Она не объясняет, по какому делу, но на всякий случай у нее заготовлен ответ.
Офицер снимает трубку и произносит что-то по-немецки. Люси не может понять, но чувствует, что речь не о ней, а если и о ней, то это не так важно. Она ожидала, что все ее вещи перероют, и была к этому готова. Она ожидала, что ее будут тщательно расспрашивать, но офицер, напомнивший ей о рассказе тети, быстро возвращает паспорт.

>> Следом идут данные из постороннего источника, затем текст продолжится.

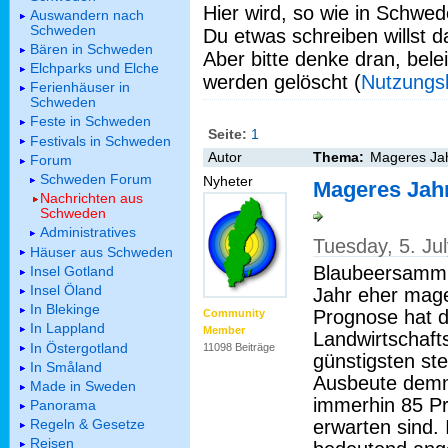
Hier wird, so wie in Schwed
Auswandern nach
Schweden
Du etwas schreiben willst da
Bären in Schweden
Aber bitte denke dran, bel
Elchparks und Elche
werden gelöscht (
Nutzungs
Ferienhäuser in
Schweden
Feste in Schweden
Seite:
1
Festivals in Schweden
Autor
Thema:
Mageres Jah
Forum
Schweden Forum
Nyheter
Mageres Jah
Nachrichten aus
Schweden
Administratives
Tuesday, 5. Ju
Häuser aus Schweden
Blaubeersamml
Insel Gotland
Insel Öland
Jahr eher mage
In Blekinge
Prognose hat 
Community
In Lappland
Member
Landwirtschaft
In Östergotland
11098 Beiträge
günstigsten st
In Småland
Ausbeute demn
Made in Sweden
immerhin 85 Pr
Panorama
erwarten sind. 
Regeln & Gesetze
Reisen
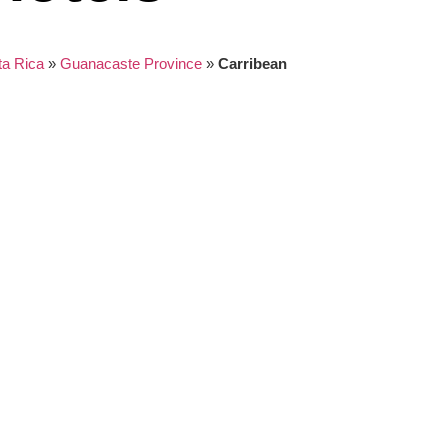
ta Rica
»
Guanacaste Province
»
Carribean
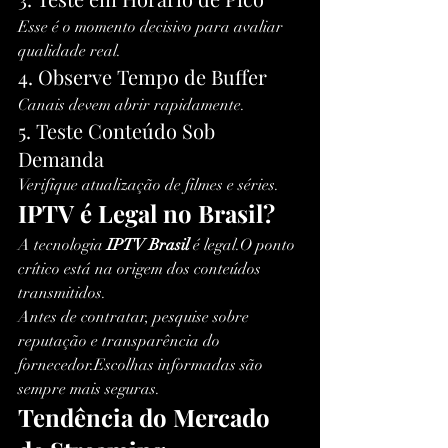
Esse é o momento decisivo para avaliar 
qualidade real.
4. Observe Tempo de Buffer
Canais devem abrir rapidamente.
5. Teste Conteúdo Sob 
Demanda
Verifique atualização de filmes e séries.
IPTV é Legal no Brasil?
A tecnologia 
IPTV Brasil
 é legal.O ponto 
crítico está na origem dos conteúdos 
transmitidos.
Antes de contratar, pesquise sobre 
reputação e transparência do 
fornecedor.Escolhas informadas são 
sempre mais seguras.
Tendência do Mercado 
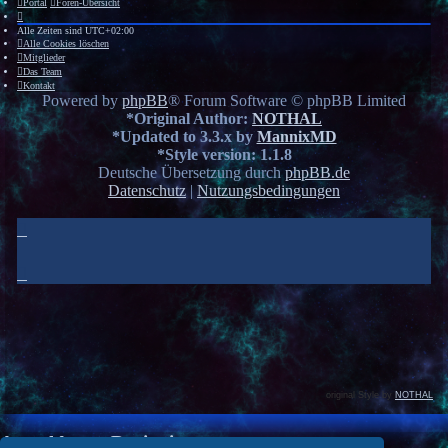
Portal
Foren-Übersicht
Alle Zeiten sind
UTC+02:00
Alle Cookies löschen
Mitglieder
Das Team
Kontakt
Powered by
phpBB
® Forum Software © phpBB Limited
*
Original Author:
NOTHAL
*
Updated to 3.3.x by
MannixMD
*
Style version: 1.1.8
Deutsche Übersetzung durch
phpBB.de
Datenschutz
|
Nutzungsbedingungen
original Style by
NOTHAL
Anmelden
•
Registrieren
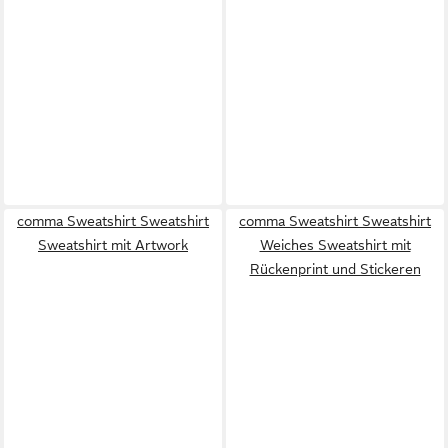
comma Sweatshirt Sweatshirt
comma Sweatshirt Sweatshirt
Sweatshirt mit Artwork
Weiches Sweatshirt mit
Rückenprint und Stickeren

— Danke [15] , — вежливо отвечает Люси.
В мире полно таких ленивых дураков, как этот молодой офицер.
Он поднимает шлагбаум.
Люси осторожно выезжает, пересекает польскую границу, и проходит ту же однообразную процедуру, только на другой стороне. Никаких тщательных проверок, обысков, лишних вопросов, только сон и скука. Это слишком просто, даже подозрительно. Она вспоминает, что никогда не должна доверять тому, что просто. Она представляет солдат Гестапо и СС, жутких призраков прошлого. В ней просыпается страх, безосновательный, глупый страх. Мурашки бегут по спине, когда она думает о побежденных поляках, лишенных имен и жизней в этой войне, о которой она знает только из книг.
Это так похоже на существование Бентона Уэсли. Люси спрашивает себя, что бы он подумал, если бы узнал, что она сейчас в Польше. Не проходит и дня, чтобы Люси его не вспоминала.
Опыт, который Люси приобрела за время своей карьеры, сам по себе незаметен, но в нужной ситуации она применяет его как оружие.
Она начала работать на ФБР еще в старших классах, создала для них компьютерную систему разведданных. Окончив университет в Виргинии, она стала специальным агентом ФБР в качестве компьютерного и технического эксперта. Она научилась водить вертолеты и стала первой женщиной в ФБР, которая вошла в специальный отряд Службы Спасения. На каждом задании, когда они совершали облавы или захваты, ее преследовала враждебность, домогательства, грубые намеки. Ее редко приглашали выпить пива в баре Академии с остальными. С ней не обсуждали неудачные облавы, не рассказывали ей о своих женах, детях, подружках. Но наблюдали за ней, говорили о ней в душе.
Карьера Люси в ФБР закончилась октябрьским утром, когда в тренировочном зале Академии она и ее напарник, Руди Мазл, упражнялись в стрельбе. Они стреляли боевыми девятимиллиметровыми патронами. Зал был заполнен грудами шин, из-за которых то и дело выскакивала очередная мишень.
Вспотевший Руди тяжело дышал. Притаившись за кучей шин и снова разрядив всю обойму в появившегося противника, он искал глазами своего напарника, Люси.